* [DATA TO USE]
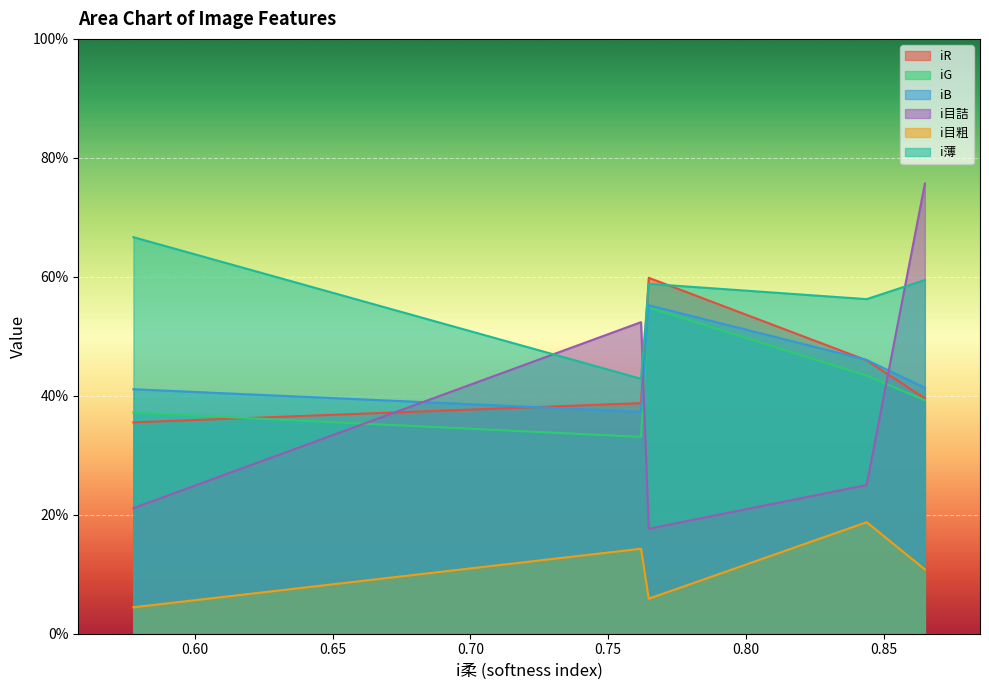

Which label corresponds to the largest value in the chart?

0.8648648648648649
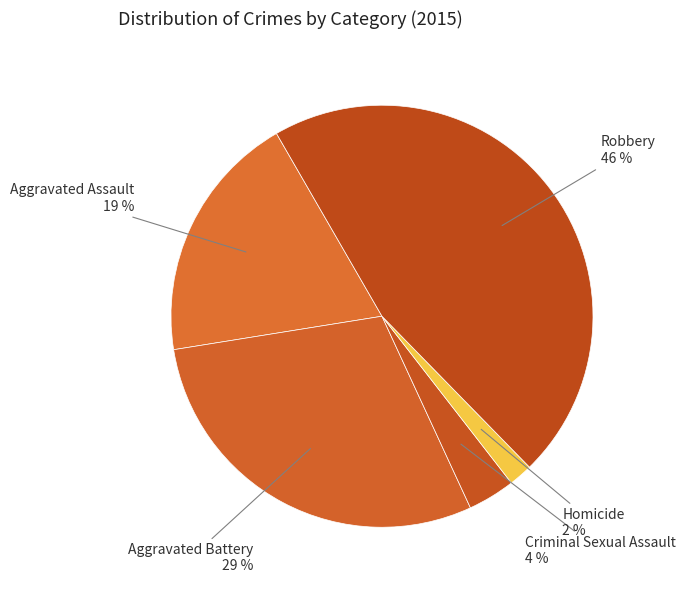

What percentage is the Robbery slice, to the nearest percent?

46%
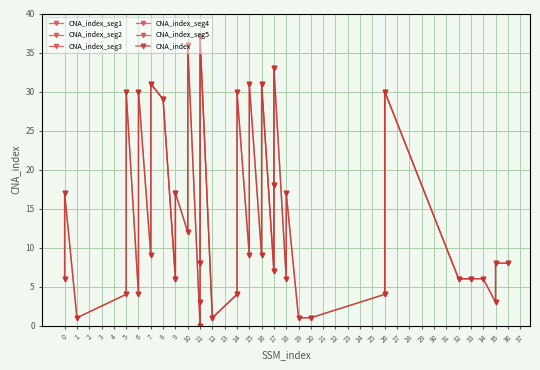

Between 18 and 11, which is larger?

18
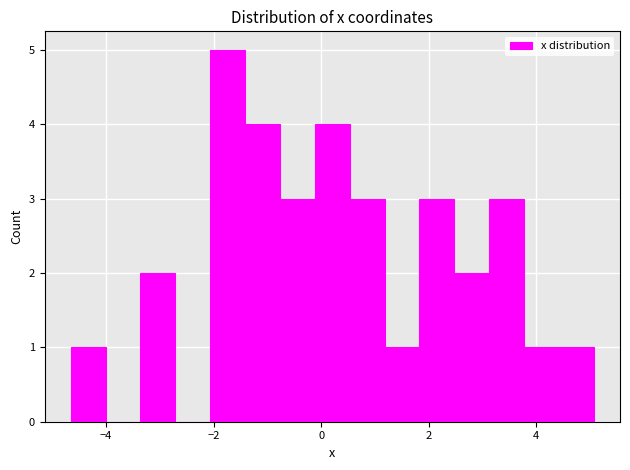

Read against the x-axis, roughly where is the centre of the tallest bar?

-1.8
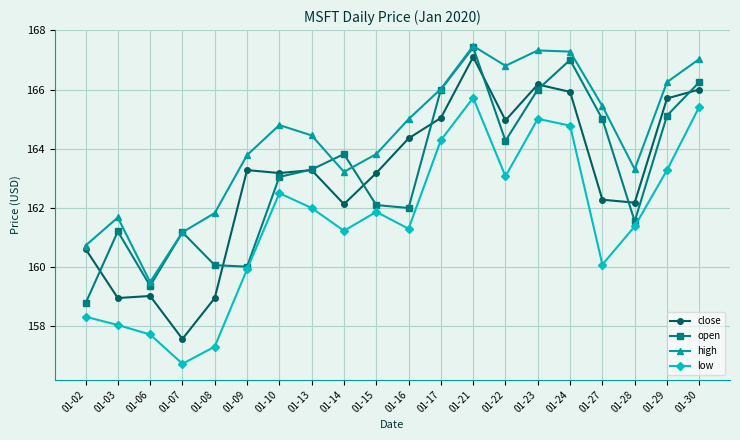

True or false: high has a value of 82.8 at 01-14.

False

* [EXERCISE REQUIREMENTS] Copy the lines of every record above exactly, without the pictures.

* [TASK OUTPUT]
Which label corresponds to the largest value in the chart?

0.8648648648648649

What percentage is the Robbery slice, to the nearest percent?

46%

Between 18 and 11, which is larger?

18

Read against the x-axis, roughly where is the centre of the tallest bar?

-1.8

True or false: high has a value of 82.8 at 01-14.

False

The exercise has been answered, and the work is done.